Schedule - PGConf.EU 2023
A journey into postgresql logical replication
Late last year Toggl Track engineering team embarked on a journey to develop a postgres-based close to real-time OLAP database system to better serve our reporting needs. Toggl Track has been using a monolithic Postgres database since its beginnings and the goal was to progressively shift away our report queries from the transactional database creating a CDC on top of it, leveraging logical replication by using data-changing events, and applying whatever transformations are required to reach the desired - report-friendly - data model, OLAP.
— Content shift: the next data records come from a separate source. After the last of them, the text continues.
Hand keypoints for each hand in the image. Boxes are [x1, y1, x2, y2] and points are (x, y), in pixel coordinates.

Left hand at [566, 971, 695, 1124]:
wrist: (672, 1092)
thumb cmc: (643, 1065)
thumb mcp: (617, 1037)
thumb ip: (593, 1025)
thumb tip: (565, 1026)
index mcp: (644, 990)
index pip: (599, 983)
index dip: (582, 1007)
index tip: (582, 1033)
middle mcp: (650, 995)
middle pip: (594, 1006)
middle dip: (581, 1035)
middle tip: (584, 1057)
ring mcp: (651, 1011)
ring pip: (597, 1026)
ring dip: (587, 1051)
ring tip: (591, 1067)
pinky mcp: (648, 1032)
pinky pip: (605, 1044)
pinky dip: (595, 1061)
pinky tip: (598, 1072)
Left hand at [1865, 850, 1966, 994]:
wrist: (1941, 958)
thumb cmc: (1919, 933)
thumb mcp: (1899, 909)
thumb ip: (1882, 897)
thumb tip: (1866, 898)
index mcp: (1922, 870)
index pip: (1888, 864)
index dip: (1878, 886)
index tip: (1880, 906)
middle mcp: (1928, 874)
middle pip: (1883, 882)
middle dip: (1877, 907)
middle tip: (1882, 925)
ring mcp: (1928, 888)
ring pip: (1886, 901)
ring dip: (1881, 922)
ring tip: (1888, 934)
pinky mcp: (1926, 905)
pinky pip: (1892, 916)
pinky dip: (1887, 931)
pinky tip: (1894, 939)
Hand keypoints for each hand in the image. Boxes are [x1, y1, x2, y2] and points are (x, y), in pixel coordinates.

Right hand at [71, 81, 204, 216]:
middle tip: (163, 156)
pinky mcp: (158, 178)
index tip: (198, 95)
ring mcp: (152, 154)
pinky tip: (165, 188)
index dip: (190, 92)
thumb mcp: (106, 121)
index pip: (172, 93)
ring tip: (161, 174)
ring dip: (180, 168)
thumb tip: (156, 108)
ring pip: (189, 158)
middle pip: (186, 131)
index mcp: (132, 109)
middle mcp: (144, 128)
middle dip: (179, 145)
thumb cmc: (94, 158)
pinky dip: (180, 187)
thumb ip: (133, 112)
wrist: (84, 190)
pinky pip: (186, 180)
We hit a number of difficulties in the process, one of them was caused by incorrect assumptions when it comes to the usage of logical replication events coming out of Postgres, as - when tapped into the production databases - our log offsets (LSNs) would go haywire due to the high transactional load, not easily replicable in dev or staging environments.
Took months of experimentation, debugging, and workarounds till we finally concluded that we were indeed losing data in production, as the issue would only present itself when the client (golang application) was restarted and when that restart coincided with out-of-order log offsets. After that, took an attempt to build our own WAL parser and a few email exchanges with pg developers to figure out the correct way to keep track of logical replication events, and keep the correct offsets in check.
There are a number of open-source projects making the same bad assumptions when it comes to logical replication event order, and there is very little if any material on how to properly do this.